- _PROBLEM STATEMENT_: For the entries below, report the number of lines containing "ankle", without any other content.

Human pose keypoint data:

----

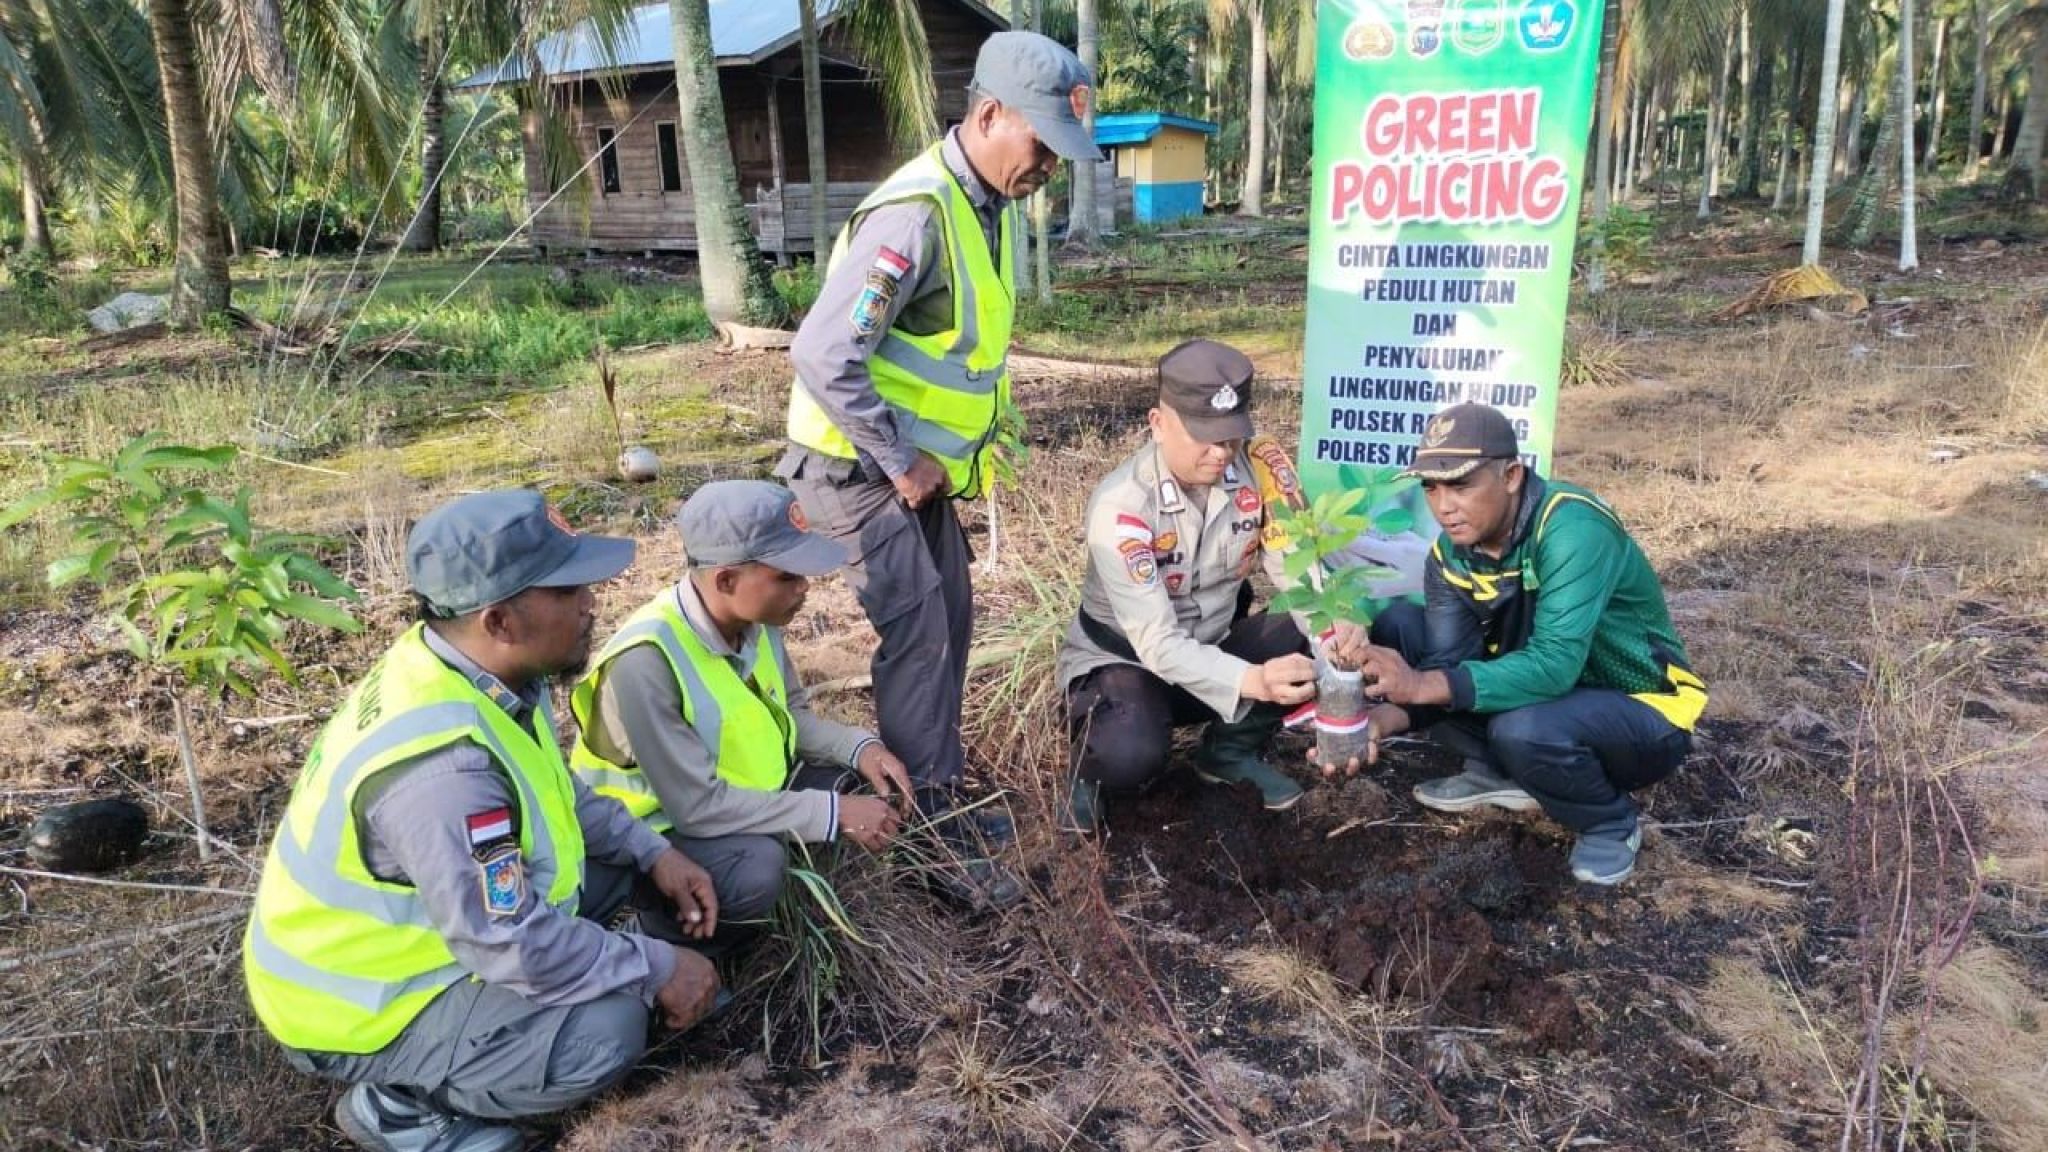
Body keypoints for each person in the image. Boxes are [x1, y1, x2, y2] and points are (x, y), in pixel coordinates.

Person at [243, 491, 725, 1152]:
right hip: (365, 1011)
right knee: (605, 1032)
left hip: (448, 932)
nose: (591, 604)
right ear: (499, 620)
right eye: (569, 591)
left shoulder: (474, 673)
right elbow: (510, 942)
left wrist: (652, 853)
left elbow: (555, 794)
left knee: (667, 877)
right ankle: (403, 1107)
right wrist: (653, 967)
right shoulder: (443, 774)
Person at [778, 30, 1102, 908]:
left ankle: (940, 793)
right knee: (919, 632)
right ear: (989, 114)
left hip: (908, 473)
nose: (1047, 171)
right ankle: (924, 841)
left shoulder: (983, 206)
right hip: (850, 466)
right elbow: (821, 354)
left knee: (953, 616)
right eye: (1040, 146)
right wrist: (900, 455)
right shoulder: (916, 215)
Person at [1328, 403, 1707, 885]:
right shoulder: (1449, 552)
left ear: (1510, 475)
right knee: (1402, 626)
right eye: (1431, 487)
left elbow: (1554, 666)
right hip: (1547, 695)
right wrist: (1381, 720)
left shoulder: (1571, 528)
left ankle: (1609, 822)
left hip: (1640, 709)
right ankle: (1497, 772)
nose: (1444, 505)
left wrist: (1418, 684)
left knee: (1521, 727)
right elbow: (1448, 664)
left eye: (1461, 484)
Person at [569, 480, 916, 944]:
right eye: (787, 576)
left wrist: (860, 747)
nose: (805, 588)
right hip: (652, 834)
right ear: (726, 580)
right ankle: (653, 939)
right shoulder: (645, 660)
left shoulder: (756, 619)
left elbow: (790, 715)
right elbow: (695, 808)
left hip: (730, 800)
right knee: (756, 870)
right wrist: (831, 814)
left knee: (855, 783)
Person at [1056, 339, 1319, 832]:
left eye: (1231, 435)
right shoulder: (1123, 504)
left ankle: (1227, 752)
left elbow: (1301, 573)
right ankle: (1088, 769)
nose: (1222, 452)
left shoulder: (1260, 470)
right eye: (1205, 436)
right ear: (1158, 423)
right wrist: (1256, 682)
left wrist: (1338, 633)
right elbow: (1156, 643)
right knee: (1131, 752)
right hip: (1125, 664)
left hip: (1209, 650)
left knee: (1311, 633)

----

- _TASK RESPONSE_: 8